Continue the page below on the Chesapeake Bay stewardship team from the point where it stops.

### Article
* * * * *

Fostering Chesapeake Stewardship Goal Implementation Team (GIT 5)
The Fostering Chesapeake Stewardship Goal Implementation Team (GIT 5) aims to foster a greater connection between the public and the Chesapeake Bay watershed by supporting conservation initiatives, increasing public access to waterways, supporting environmental education, increasing stewardship actions, and embedding diversity, equity, inclusion, justice, and accessibility throughout the Program’s work.
The Fostering Chesapeake Stewardship Goal Implementation Team (GIT 5) aims to foster a greater connection between the public and the Chesapeake Bay watershed by supporting conservation initiatives, increasing public access to waterways, supporting environmental education, increasing stewardship actions, and embedding diversity, equity, inclusion, justice, and accessibility throughout the Program’s work.
Upcoming Meetings
No upcoming meetings.
Scope and Purpose
With over 17 million people living in the Chesapeake watershed, public participation is a vital piece of the restoration effort. The Fostering Chesapeake Stewardship Goal Implementation Team’s charge is to increase individual stewardship action, support environmental education for all ages, and assist individuals, communities and local governments in undertaking initiatives to conserve treasured landscapes. The team hopes to reconnect the public with nature and foster a shared ownership of the Chesapeake’s diverse resources. This approach will build public support of restoration and conservation efforts and increase public engagement and active stewardship.
The Fostering Chesapeake Stewardship Goal Implementation Team (GIT 5) is pursuing the 2014 Chesapeake Watershed Agreement goals and objectives to:
Stewardship Goal: Increase the number and diversity of local stewards and local governments that actively support and carry out the conservation and restoration activities that achieve healthy local streams, rivers and a vibrant Chesapeake Bay.
- Stewardship Outcome: Increase the number and diversity of trained and mobilized volunteers with the knowledge and skills needed to enhance the health of their local watersheds.
Public Access Goal: Expand public access to the Bay and its tributaries through existing and new local, state and federal parks, refuges, reserves, trails and partner sites.
- Public Access Site Development Outcome: By 2025, add 300 new public access sites, with a strong emphasis on providing opportunities for boating, swimming and fishing, where feasible.
Environmental Literacy Goal: Enable students in the region to graduate with the knowledge and skills to act responsibly to protect and restore their local watershed.
- Student Outcome: Continually increase students’ age-appropriate understanding of the watershed through participation in teacher-supported, meaningful watershed educational experiences and rigorous, inquiry-based instruction, with a target of at least one meaningful watershed educational experience in elementary, middle and high school depending on available resources.

* * * * *

### Supplied material
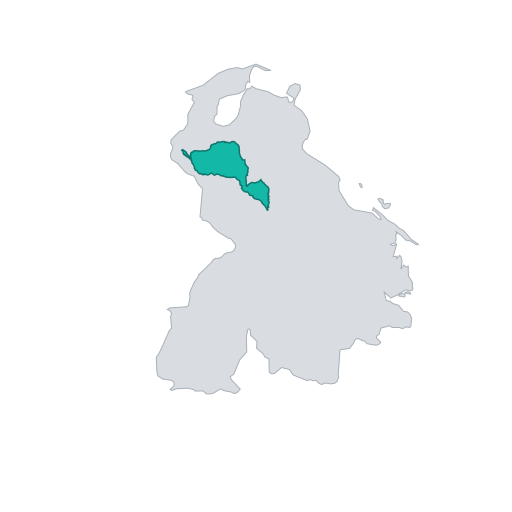 location of Barinas within Venezuela, rotated 42°
{"feature_id": "VEN-26", "entity_name": "Barinas", "entity_type": "State", "adm_level": 1, "iso_a3": "VEN", "parent_name": "Venezuela", "parent_adm1": "", "projection": "robinson", "projection_center": [-69.659, 8.155], "detail": "fine", "context": "in_parent", "style": "filled", "palette": "teal", "viewbox_px": 512, "rotation_deg": 42, "n_neighbors": 0, "source": "natural_earth", "source_scale": "10m", "svg_char_len": 9472}
<svg xmlns="http://www.w3.org/2000/svg" viewBox="0 0 512 512"><g transform="rotate(42 256 256)"><path d="M413.7,198.4L418.2,205.0L417.8,206.5L415.1,208.1L413.5,211.9L410.0,213.5L405.1,218.0L402.0,218.4L397.1,226.0L399.8,231.8L399.2,234.8L400.4,236.3L406.1,236.5L406.7,238.0L405.9,240.5L404.9,242.0L397.2,246.9L393.5,246.4L391.9,247.8L386.9,248.9L385.6,251.8L386.8,255.6L387.4,262.0L381.2,269.5L396.8,289.5L398.5,290.6L400.2,295.2L399.6,298.0L396.9,301.2L392.9,303.6L390.6,307.7L388.2,308.5L384.0,308.2L381.9,310.5L379.2,311.3L377.4,314.4L363.0,319.6L356.8,318.0L349.6,321.8L348.3,331.2L346.1,333.3L343.4,333.3L334.5,323.8L330.0,325.2L327.0,323.9L318.1,324.2L314.0,318.8L304.8,318.5L301.2,314.8L299.7,314.8L299.0,315.9L302.5,322.0L313.3,333.5L313.4,343.9L318.5,358.5L317.6,363.1L320.5,364.4L333.4,365.5L333.3,370.7L331.6,373.0L329.0,373.5L322.4,377.4L318.5,378.6L315.9,387.1L313.8,389.6L311.4,391.6L307.0,391.7L301.1,397.1L299.0,397.0L294.0,399.7L286.0,407.6L283.3,412.4L281.3,412.5L282.1,408.3L281.1,406.0L279.2,404.8L277.4,404.6L275.2,405.7L269.2,409.8L263.4,410.7L260.3,408.8L249.5,397.9L249.3,394.2L246.8,385.5L241.4,369.2L241.5,366.1L232.9,358.0L231.7,355.1L228.1,354.1L225.9,355.1L226.5,352.4L238.0,340.7L239.0,338.2L234.5,330.7L232.0,328.6L230.6,326.0L227.7,316.9L226.9,309.9L225.9,308.5L227.2,291.4L226.7,287.7L227.5,284.8L229.8,282.8L231.0,279.8L231.3,275.7L232.6,272.3L235.1,269.7L235.9,267.1L234.9,262.9L232.8,261.2L225.8,259.9L223.9,261.2L211.1,263.5L204.8,263.5L199.9,262.4L196.3,262.8L192.0,265.1L189.9,263.8L188.2,264.4L171.3,241.8L165.1,241.3L156.7,238.1L150.1,240.7L147.3,240.9L135.5,239.7L129.0,240.8L126.3,239.7L124.4,237.9L121.5,230.5L117.0,229.2L115.1,226.3L115.8,214.2L117.9,210.9L117.1,205.5L116.5,202.9L110.5,196.2L107.4,183.1L103.5,182.4L102.3,179.5L101.1,179.0L97.9,180.8L94.5,181.5L93.8,180.8L102.4,164.6L105.7,145.5L110.1,136.1L115.9,128.5L120.7,126.2L127.6,113.4L142.9,108.1L138.9,112.0L129.8,114.5L127.7,116.1L127.9,120.3L130.5,126.4L135.2,131.2L133.0,131.7L134.0,136.1L136.2,139.1L136.3,140.9L134.6,146.7L127.6,155.9L123.8,163.9L126.7,168.6L127.1,171.0L132.2,176.9L131.7,179.3L134.0,184.1L137.6,184.8L144.7,181.7L148.4,176.6L149.2,166.8L148.5,163.4L144.2,154.9L141.2,151.6L138.7,144.3L137.5,137.6L139.5,136.1L139.3,132.6L144.2,131.6L154.8,125.9L161.4,124.5L168.9,121.4L172.1,117.4L173.3,117.1L177.2,119.5L179.1,118.7L179.9,116.8L178.8,113.3L169.8,114.6L167.6,107.5L169.6,101.7L174.4,99.5L177.8,102.9L180.1,113.2L183.3,118.5L192.8,117.5L202.5,119.8L212.8,127.2L215.8,134.9L214.5,136.8L215.2,140.1L216.7,143.3L219.0,145.4L225.4,146.0L246.5,142.2L264.3,141.6L267.7,143.2L268.0,146.0L273.8,151.8L291.1,156.9L297.8,156.2L313.6,146.4L322.1,146.6L324.5,145.1L321.3,143.6L314.3,143.1L312.1,144.1L310.9,141.5L321.1,140.8L330.1,141.3L337.4,139.5L343.2,139.6L349.1,138.4L360.1,139.8L368.8,138.6L367.8,140.3L360.3,141.6L356.8,143.9L349.3,143.5L344.1,144.4L345.8,145.0L345.8,147.5L347.3,148.0L349.6,150.9L350.2,153.4L348.3,157.3L350.4,156.9L351.6,155.6L351.6,152.9L352.8,153.4L358.4,164.7L360.8,162.0L362.4,163.7L362.3,159.4L364.2,159.5L368.3,162.4L372.4,168.9L371.7,163.9L375.0,163.8L375.9,161.7L382.6,168.8L389.7,170.9L395.1,176.2L393.9,178.9L390.8,180.2L389.6,181.9L387.2,190.3L384.3,197.0L375.4,197.0L382.9,202.1L385.6,200.0L389.3,199.9L395.0,197.2L402.6,198.4L406.0,196.2L410.1,196.5L413.7,198.4ZM321.6,128.0L322.4,131.6L320.0,134.7L316.7,134.7L314.2,132.7L312.8,133.2L308.4,132.1L309.6,130.2L312.9,129.2L315.3,131.4L317.3,131.5L317.8,129.7L320.5,127.0L321.6,128.0ZM393.5,187.4L388.7,190.2L388.5,187.5L392.1,184.2L393.7,186.2L393.5,187.4ZM289.0,134.1L287.7,134.8L284.2,133.3L284.9,132.3L286.8,132.3L289.0,134.1ZM394.4,182.3L391.5,183.2L392.3,181.2L395.3,180.1L396.4,180.5L394.4,182.3Z" fill="#d9dde1" stroke="#a8b0b8" stroke-width="1"/><path d="M221.5,198.6L222.3,199.6L222.5,200.0L223.0,200.4L223.1,200.5L222.9,200.9L222.9,201.1L223.0,201.2L223.2,201.3L223.3,201.4L223.4,201.7L223.5,202.0L223.7,202.3L223.9,202.5L224.1,202.5L224.4,202.3L224.5,202.3L224.7,202.9L225.2,203.2L225.4,203.2L225.7,203.0L225.8,203.0L226.0,203.3L225.9,203.6L225.7,204.0L225.7,204.4L225.8,204.4L226.0,204.2L226.1,204.3L226.3,204.4L226.2,204.4L226.4,204.6L226.7,204.7L226.7,204.9L226.7,205.4L226.8,205.5L227.1,205.5L227.3,205.8L227.5,205.5L227.5,205.3L227.8,205.5L227.9,206.7L227.9,206.8L229.2,206.8L229.4,206.9L230.1,207.6L230.4,208.8L230.5,209.0L230.8,209.2L231.1,209.6L231.4,210.2L231.4,210.7L231.8,210.6L232.3,211.0L232.6,211.1L232.5,211.3L232.5,211.5L232.6,211.8L232.6,212.0L232.1,211.8L232.1,212.0L232.6,212.6L232.9,213.4L233.1,213.7L233.6,213.5L234.0,213.8L233.9,214.1L233.3,214.4L232.7,213.9L232.2,213.7L231.9,213.4L231.3,213.5L230.8,213.3L230.3,213.1L229.1,212.8L226.8,212.7L225.7,212.4L225.1,212.6L224.6,212.4L224.1,212.0L223.5,211.8L221.1,212.0L220.6,212.2L219.8,212.6L219.0,212.8L218.6,213.3L218.3,213.5L217.5,213.7L216.8,214.2L216.2,214.5L216.0,214.3L215.8,214.1L215.3,214.1L214.7,214.2L214.2,214.2L213.5,213.8L213.4,213.5L213.1,213.5L212.6,213.7L212.2,213.9L211.3,214.7L210.8,215.0L210.1,214.9L209.2,214.4L208.7,214.2L207.2,214.1L206.8,214.2L205.6,215.1L205.2,215.5L204.9,215.6L202.6,216.0L201.1,215.7L200.2,215.2L199.8,215.2L199.7,215.2L199.7,214.7L199.4,214.1L199.3,213.8L199.2,213.6L199.1,213.3L198.9,213.3L198.5,213.5L197.6,213.5L197.3,213.8L197.1,213.9L196.6,213.5L195.7,213.1L195.3,212.3L195.2,212.2L194.7,212.0L193.9,211.4L193.3,211.2L190.5,211.6L189.5,211.6L188.4,211.3L187.8,211.4L187.3,211.7L184.6,214.6L180.8,217.6L180.4,217.7L179.8,217.8L179.4,217.9L178.6,218.3L178.4,218.6L178.0,218.4L177.7,218.4L177.4,218.7L176.3,219.7L176.0,219.9L175.7,220.0L174.5,219.9L174.1,220.0L173.0,220.8L172.7,221.0L172.3,221.2L171.9,221.8L171.6,222.4L171.5,222.9L171.2,223.4L170.7,223.8L170.0,224.1L169.6,224.1L169.1,223.8L168.8,223.8L168.6,223.8L167.5,224.1L167.2,224.5L166.7,226.5L166.3,227.5L165.6,228.3L164.7,228.8L164.2,228.9L163.7,228.9L163.4,229.0L163.2,229.5L163.2,230.0L162.9,230.3L162.9,230.2L162.7,230.2L162.4,230.1L162.2,230.5L161.7,231.1L161.3,231.5L160.8,231.6L160.2,231.5L159.9,231.6L159.3,232.5L158.4,232.7L157.3,232.7L156.2,232.4L155.3,232.0L155.0,232.2L153.9,232.7L153.4,232.7L153.0,232.6L152.5,232.2L152.1,232.0L151.7,232.2L150.9,231.3L149.9,230.7L149.0,230.2L148.0,229.9L147.3,230.0L147.0,230.0L146.7,229.7L146.4,229.6L145.9,229.5L145.5,229.2L145.0,228.6L144.5,228.2L144.0,228.4L143.1,228.1L142.3,228.0L140.5,228.1L139.5,227.9L139.1,227.9L138.6,228.2L138.4,228.5L138.2,228.6L137.9,228.6L137.6,228.6L137.2,228.3L136.9,228.2L136.7,228.3L136.2,228.6L135.9,228.6L135.5,228.3L135.4,228.2L135.3,228.5L135.1,228.8L134.6,228.8L133.6,228.6L133.3,228.5L133.0,228.2L132.7,227.7L131.0,227.0L130.5,226.9L130.2,227.1L130.1,226.7L130.1,226.2L130.3,226.0L130.6,226.0L131.2,225.9L131.6,225.9L131.8,225.9L132.3,225.7L133.8,225.6L134.4,225.6L135.4,226.0L137.2,226.3L138.2,226.5L139.2,226.5L139.5,226.6L141.2,227.2L141.8,227.3L142.2,227.3L142.4,227.2L142.8,227.0L142.8,226.9L142.7,226.7L141.9,226.5L141.6,226.4L141.4,226.3L140.8,225.8L140.6,225.4L140.2,225.1L140.0,224.6L139.5,224.2L139.1,223.7L138.8,223.5L138.7,223.4L138.8,222.4L138.8,221.9L139.3,221.7L139.5,221.4L139.5,221.1L139.3,220.3L139.4,219.6L140.1,218.7L143.5,216.0L144.4,215.4L144.7,215.1L145.2,214.2L145.5,214.0L146.4,213.3L148.3,211.5L149.0,210.3L149.3,209.3L149.8,208.5L150.1,208.0L150.2,207.7L150.2,207.3L150.1,207.1L149.9,206.6L149.8,206.0L149.7,205.7L149.5,205.4L149.4,205.3L149.0,205.1L148.9,204.9L148.6,204.1L148.6,203.8L148.6,203.1L148.6,202.9L148.7,202.7L149.4,202.0L149.5,201.8L149.6,201.4L149.6,201.0L149.7,200.8L149.8,200.6L150.0,200.4L150.6,199.9L150.9,199.5L151.1,199.0L151.2,198.6L151.2,198.4L151.0,197.9L151.0,197.5L151.2,197.2L151.4,196.9L152.0,196.2L152.4,196.3L152.6,196.3L154.0,194.2L154.1,193.9L154.3,193.6L154.6,193.3L155.1,192.8L156.0,192.0L156.4,192.0L156.6,192.1L156.7,192.4L156.7,192.5L157.0,192.5L157.1,192.4L157.3,192.2L157.7,191.1L158.0,190.9L158.5,190.9L159.3,190.4L159.7,190.3L160.2,190.1L160.6,190.0L160.7,189.8L160.8,189.6L161.0,188.5L161.1,188.1L161.6,187.3L161.9,187.0L162.1,186.5L162.5,186.1L163.8,185.5L164.2,185.5L166.1,185.7L167.4,185.6L167.9,185.4L168.4,185.5L168.8,185.7L169.3,185.8L170.1,185.9L170.3,186.3L173.4,189.0L174.0,189.9L174.3,190.2L176.6,191.8L178.8,192.8L179.3,192.9L179.9,192.9L180.5,193.0L181.0,193.5L181.5,193.6L181.8,193.5L182.0,193.4L182.5,192.8L182.8,192.6L183.0,192.4L183.5,192.1L183.6,192.3L184.0,193.0L184.6,193.3L185.5,194.2L187.2,195.1L187.7,195.2L188.1,195.3L188.8,195.3L189.0,195.4L189.2,195.5L190.8,195.6L191.2,195.7L191.4,195.8L191.5,195.9L191.9,196.9L192.2,197.4L192.4,197.6L193.6,198.8L194.2,199.7L194.3,200.1L194.3,200.7L194.5,201.3L194.8,201.4L195.3,201.4L195.5,201.5L195.7,201.8L195.4,202.2L195.2,202.4L195.1,202.7L195.1,203.0L195.2,203.4L195.3,203.8L196.3,204.8L196.5,205.2L196.6,205.3L197.8,206.1L198.7,206.8L198.9,206.9L199.1,207.4L199.6,208.2L199.9,208.5L201.1,209.2L201.2,209.3L201.3,209.5L201.4,210.0L201.6,210.2L201.9,210.3L202.2,210.3L202.3,210.2L202.5,210.1L202.7,209.9L202.8,209.4L202.8,209.0L202.5,208.1L202.5,207.9L202.9,206.3L203.4,204.7L203.6,204.3L204.8,203.4L206.1,202.6L206.7,201.8L207.9,199.7L208.2,198.7L208.4,197.8L208.5,197.3L208.6,196.9L208.6,196.4L208.6,196.0L210.3,196.6L210.7,196.6L211.5,196.6L212.2,196.9L212.5,196.8L212.9,196.5L213.1,196.5L213.4,196.5L214.0,196.8L214.6,196.9L215.0,196.8L215.4,196.8L216.7,197.0L217.0,197.0L217.8,196.7L218.4,196.7L218.9,196.8L220.1,197.4L220.6,197.5L220.9,197.6L221.0,197.8L221.2,198.2L221.3,198.5L221.5,198.6Z" fill="#14b8a6" stroke="#0f766e" stroke-width="1.5"/></g></svg>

* * * * *

### Response
- Sustainable Schools Outcome: Continually increase the number of schools in the region that reduce the impact of their buildings and grounds on their local watershed, environment and human health through best practices, including student-led protection and restoration projects.
- Environmental Literacy Planning Outcome: Each participating Bay jurisdiction should develop a comprehensive and systemic approach to environmental literacy for all students in the region that includes policies, practices and voluntary metrics that support the environmental literacy Goals and Outcomes of this Agreement.
Land Conservation Goal: Conserve landscapes treasured by citizens in order to maintain water quality and habitat; sustain working forests, farms and maritime communities; and conserve lands of cultural, indigenous and community value.
- Protected Lands Outcome: By 2025, protect an additional two million acres of lands throughout the watershed—currently identified as high-conservation priorities at the federal, state or local level—including 225,000 acres of wetlands and 695,000 acres of forest land of highest value for maintaining water quality.
Publications
Call for Stewardship Co-Chair
This voluntary position leads and coordinates the work of the Stewardship Workgroup, with support from the GIT 5 coordinator and staffer. This is an opportunity to work with a broad team of partners within the Chesapeake Bay watershed representing government and nongovernment entities, to have significant impact on shaping and achieving commitments to public stewardship, and to diversifying the people who participate in and benefit from these efforts.
View detailsWatershed Agreement
Land Conservation Goal
Stewardship Goal
Public Access Goal
Environmental Literacy Goal
Workgroups and Action Teams
Members
Wendy O'Sullivan (Chair), National Park Service (NPS)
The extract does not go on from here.